The Chamber says Ireland is a transparent and open low tax jurisdiction with tax treaties with over 40 countries including the USA. US multinationals operating in Ireland have substantial businesses here employing approximately 100,000 people and account for a significant amount of exports from Ireland. US firms, in 2007, exported an estimated €83bn of products and services from Ireland into world markets. US firms paid over €2.5bn to the Irish Exchequer in Corporate Tax (or approx 40% of total corporate tax take in 2008 and contributed a further €13bn in expenditure to the Irish economy in terms of payrolls, goods and services employed in their operations.
Equally important is Irish investment in the United States. Irish companies directly employ an estimated 80,000 (CRH is responsible for more than 50% of this figure) in 200 companies and over 1,300 locations in all 50 States across the USA. The cumulative stock of Irish foreign direct investment (FDI) in the US stood at $33.5bn in 2007. The US is one of Ireland’s top export destinations with total bilateral trade in 2008 (exports to + imports from the USA) worth €23bn.
“The US administration is aware of the importance of this relationship and of the long standing relations between our two countries. I believe that they will be aware of this when looking at how their proposals will impact on the global competitiveness of US multinational companies with operations in Ireland,” said Wall.
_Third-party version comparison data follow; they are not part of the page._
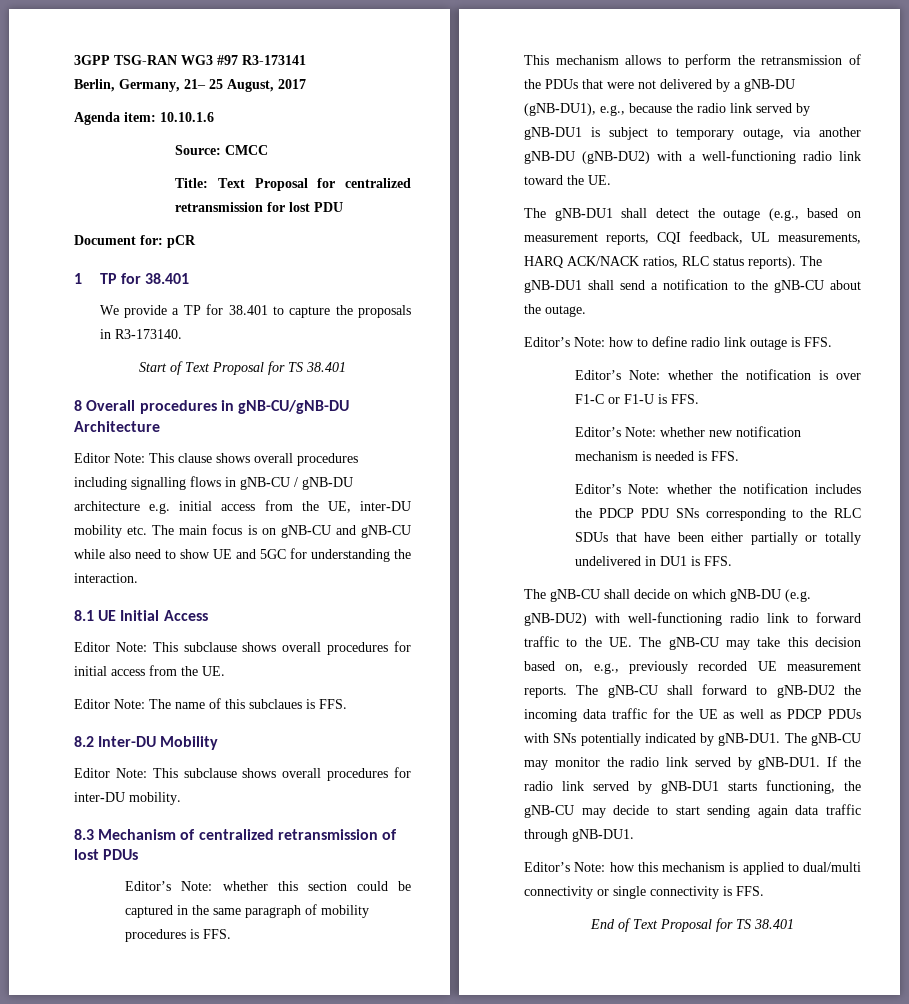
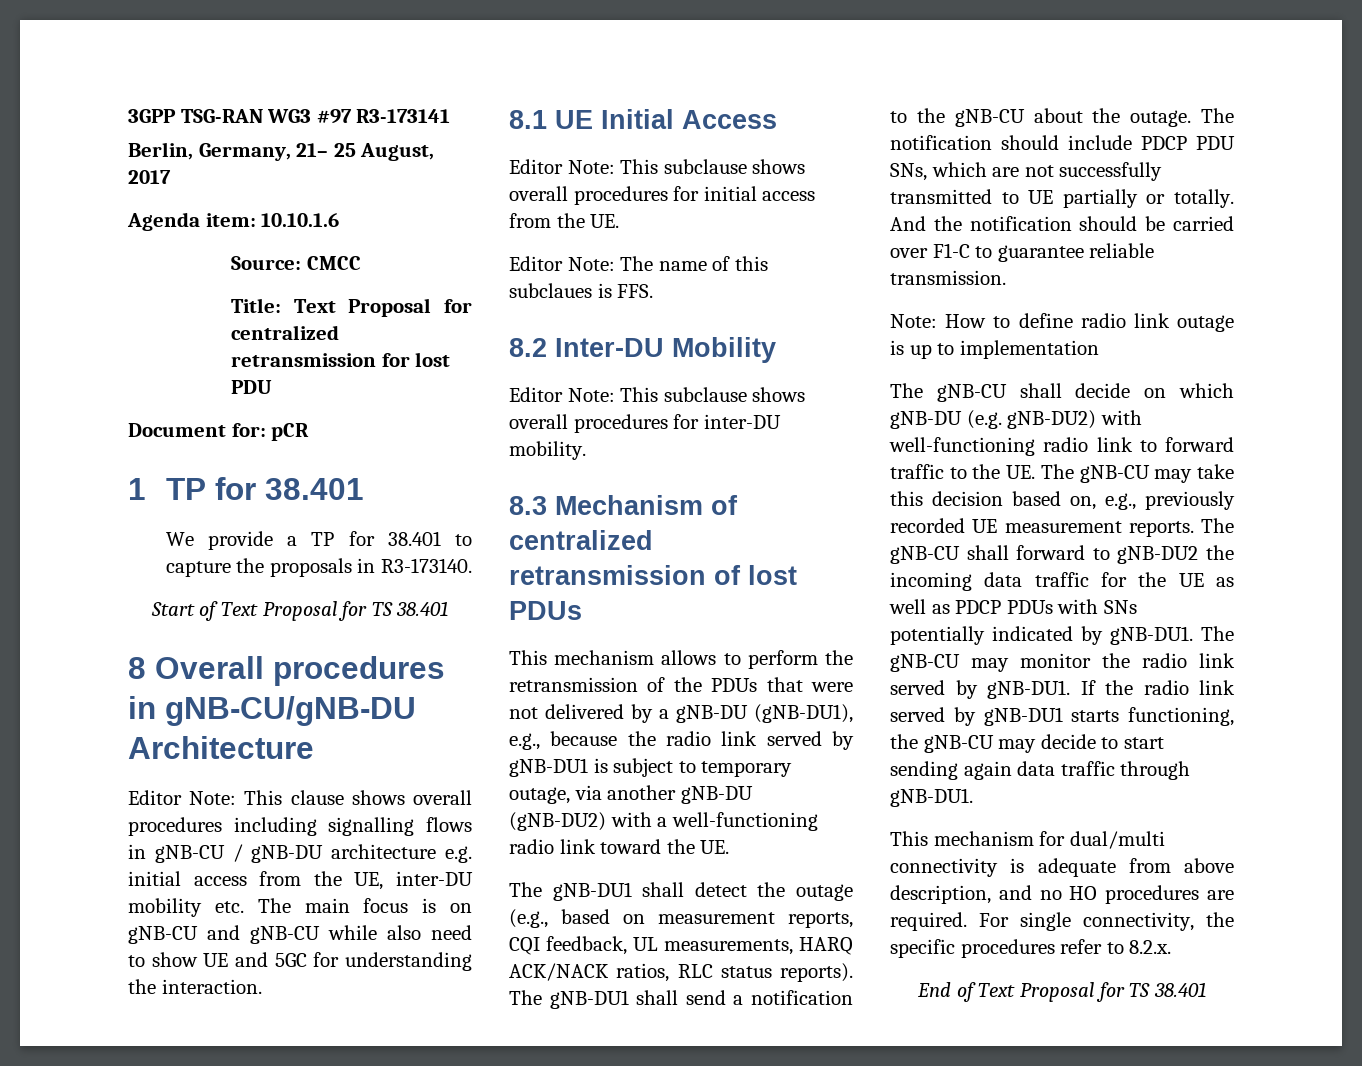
[125,881,412,891] [125,904,370,918] [125,929,232,942] // Editor’s Note: whether this section could be captured in the same paragraph of mobility procedures is FFS. -> (582, 610) none
[524,337,634,347] // Editor’s Note: how -> [1201,108,1234,123] [890,135,1235,150] [890,162,1163,181] [890,189,1234,208] [890,216,1234,231] [890,243,1155,262] [890,270,1006,285] [890,314,987,328] The notification should include PDCP PDU SNs, which are not successfully transmitted to UE partially or totally. And the notification should be carried over F1-C to guarantee reliable transmission. // Note: How
[804,337,832,347] [575,369,861,380] [575,394,700,404] [575,426,802,437] [575,451,740,461] [575,483,861,494] [575,508,861,521] [575,532,861,545] [575,556,733,566] FFS. // Editor’s Note: whether the notification is over F1-C or F1-U is FFS. // Editor’s Note: whether new notification mechanism is needed is FFS. // Editor’s Note: whether the notification includes the PDCP PDU SNs corresponding to the RLC SDUs that have been either partially or totally undelivered in DU1 is FFS. -> [909,340,1099,359] up to implementation
[524,862,861,875] [524,886,764,899] Editor’s Note: how this mechanism is applied to dual/multi connectivity or single connectivity is FFS. -> [890,831,1165,849] [890,858,1234,877] [890,885,1234,904] [890,912,1234,931] [890,939,1172,958] This mechanism for dual/multi connectivity is adequate from above description, and no HO procedures are required. For single connectivity, the specific procedures refer to 8.2.x.

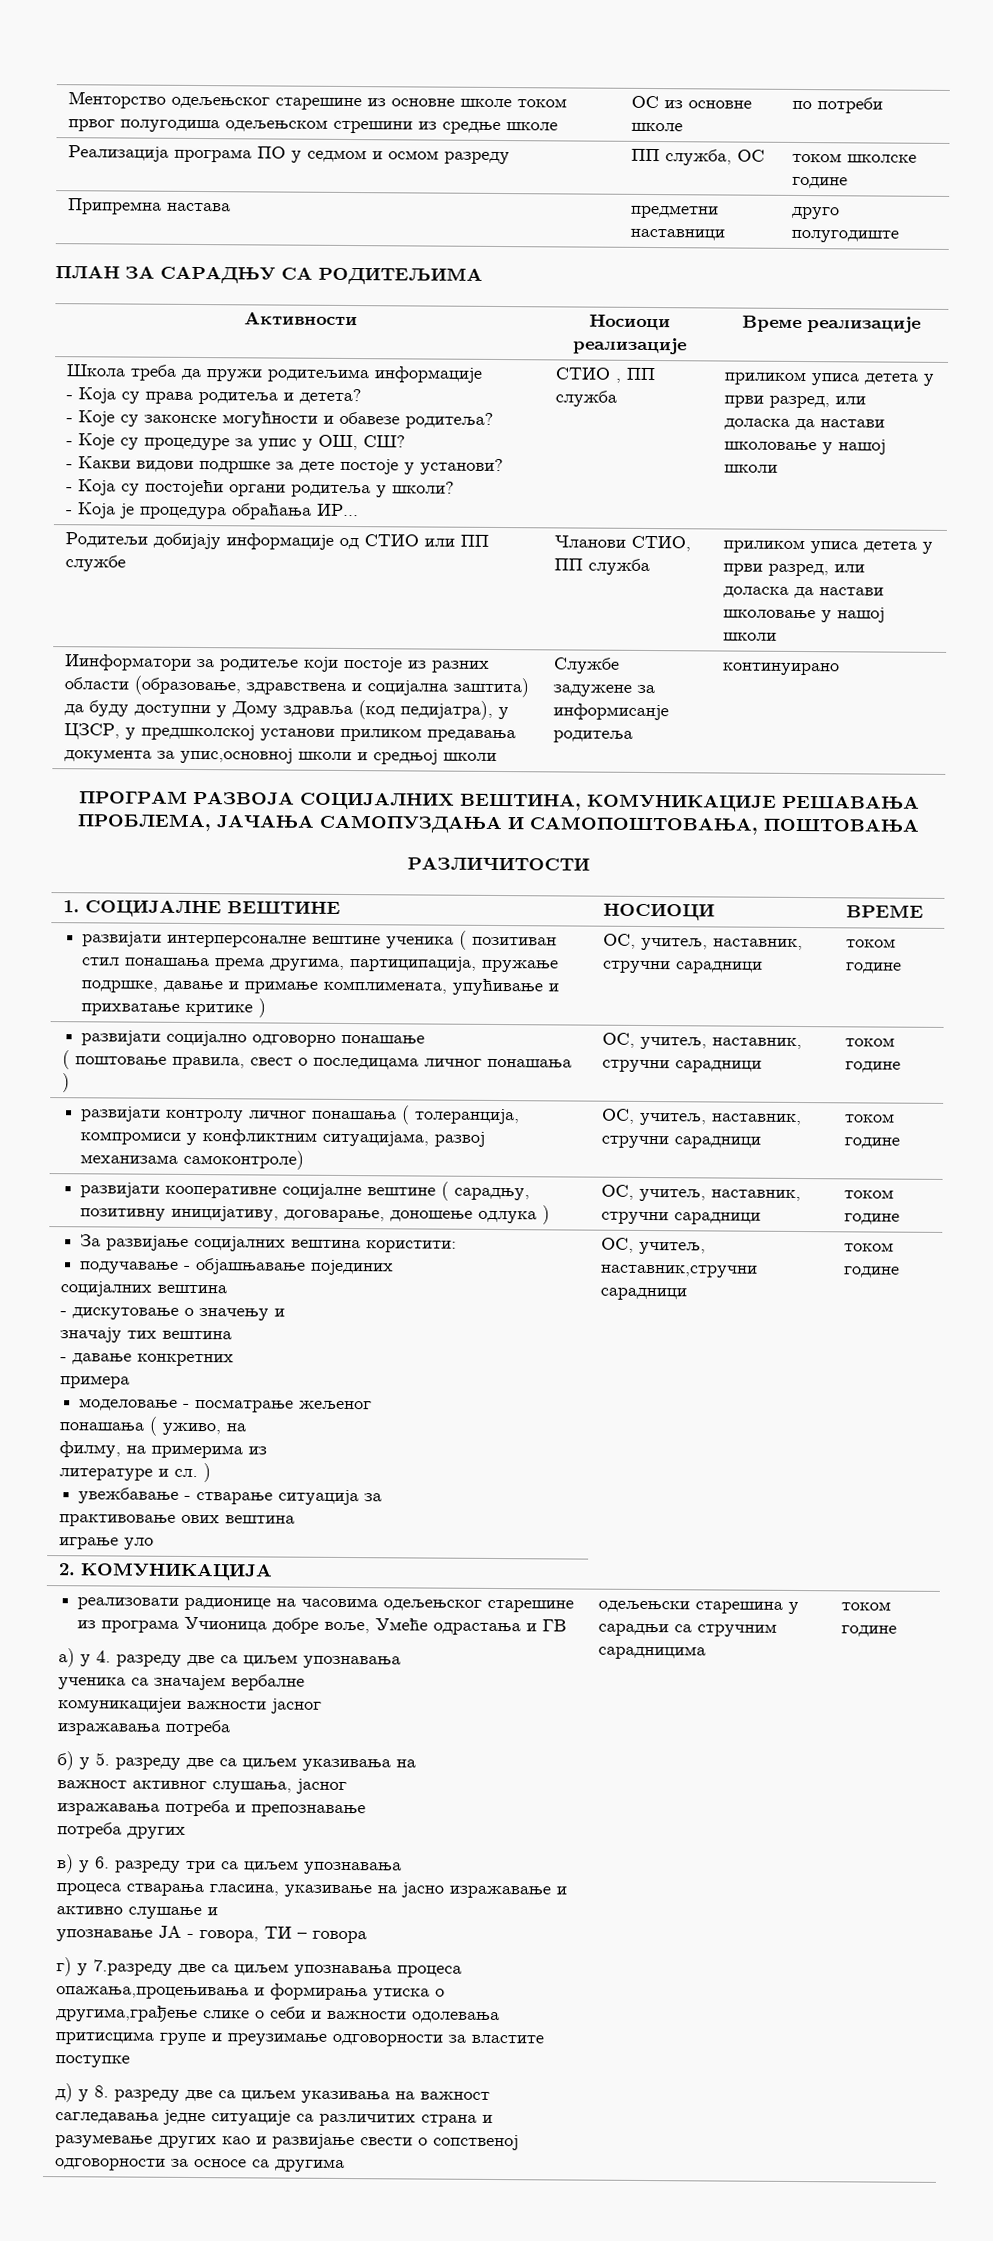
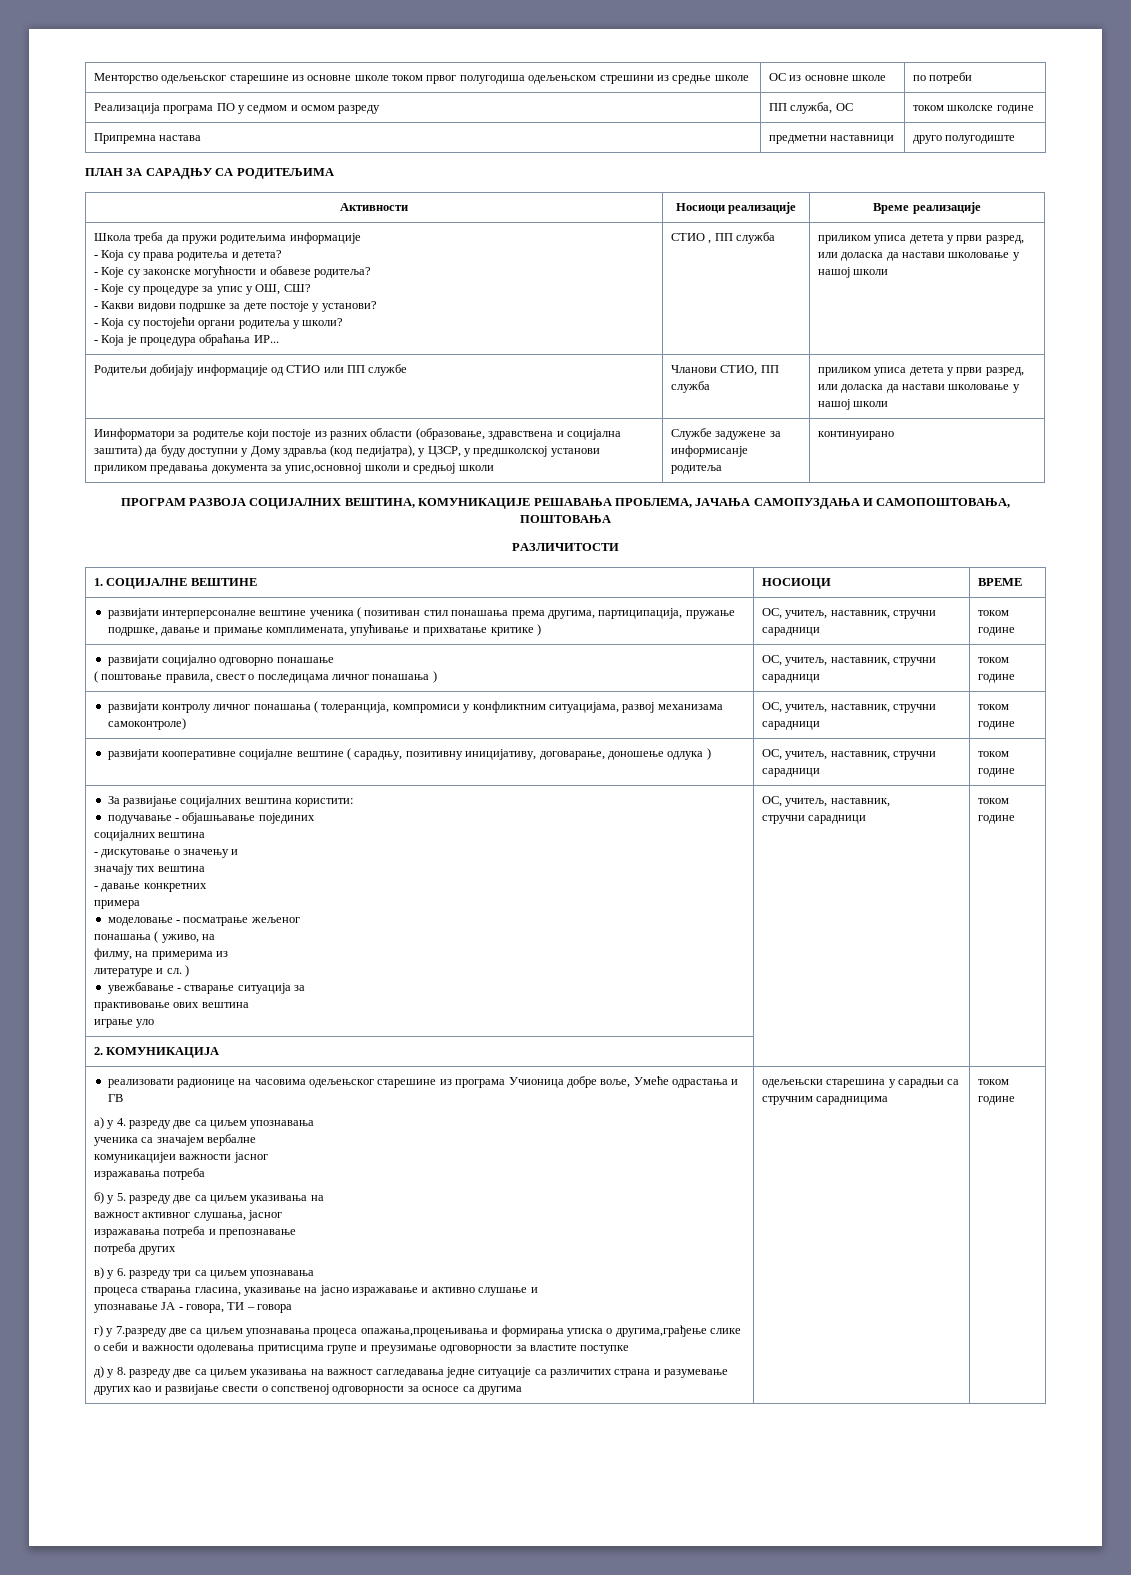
[600,1264,759,1278] наставник,стручни -> [830,798,890,807] [761,815,805,824] наставник, // стручни

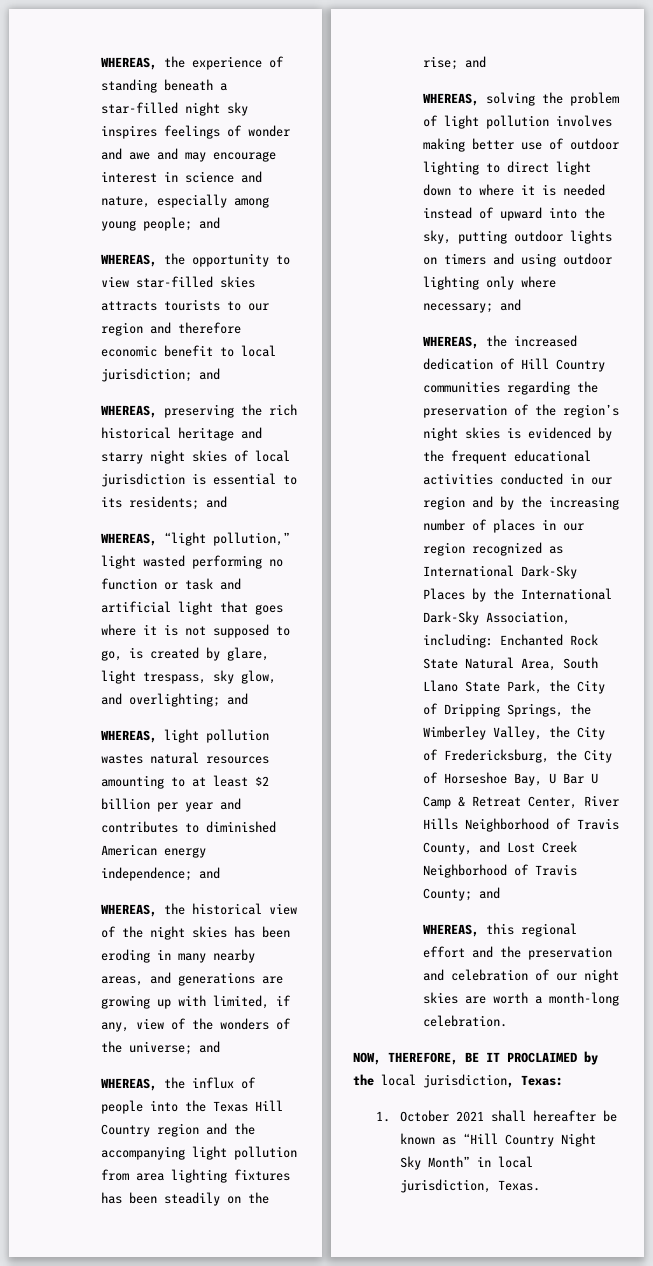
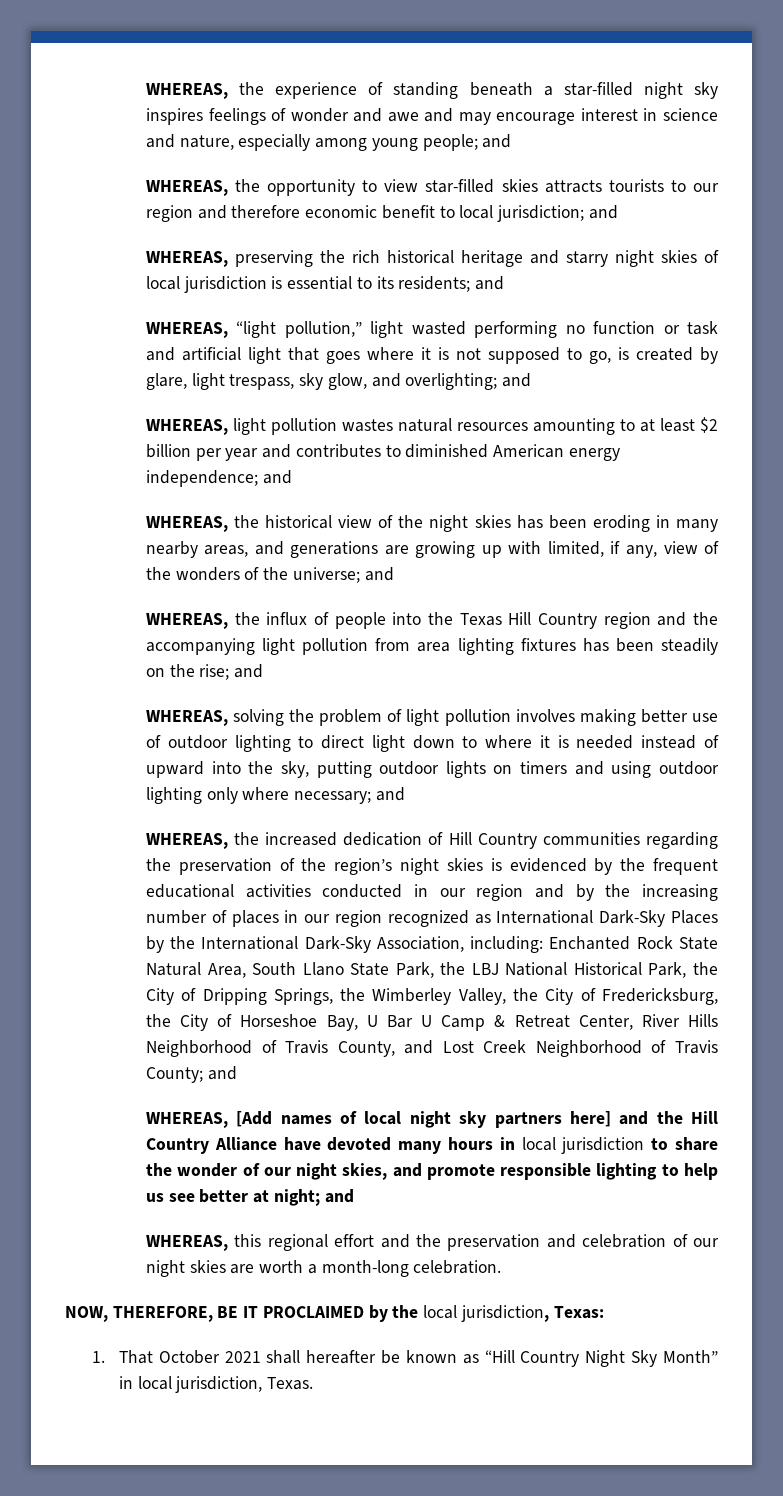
(570, 686) none -> [471,962,719,978] LBJ National Historical Park, the
(500, 893) none -> [145,1111,718,1128] [145,1137,718,1154] [145,1163,718,1180] [145,1189,354,1206] // WHEREAS, [Add names of local night sky partners here] and the Hill Country Alliance have devoted many hours in local jurisdiction to share the wonder of our night skies, and promote responsible lighting to help us see better at night; and
(391, 1116) none -> [118,1350,153,1364] That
Pat Wall avoids a very pertinent fact: US Bureau of Economic Analysis data shows that the combined net profit of US corporations in Ireland was $8.58 billion in 1997, $13.39 billion in 2000 and reached $31.3 billion in 2003 - - despite a slowing in activity because of the high tech bust. The $48 billion net profit in Ireland in 2005 compares with $37.01 billion in the UK and $74.06 billion in the Netherlands. US companies in Germany reported net profits of $11.22 billion in the same period while French operations made $9.52 billion and their Italian operations made $8.58 billion.
The huge rise in US profits in Ireland has not been correlated with a related increase in activity by US-based firms in Ireland.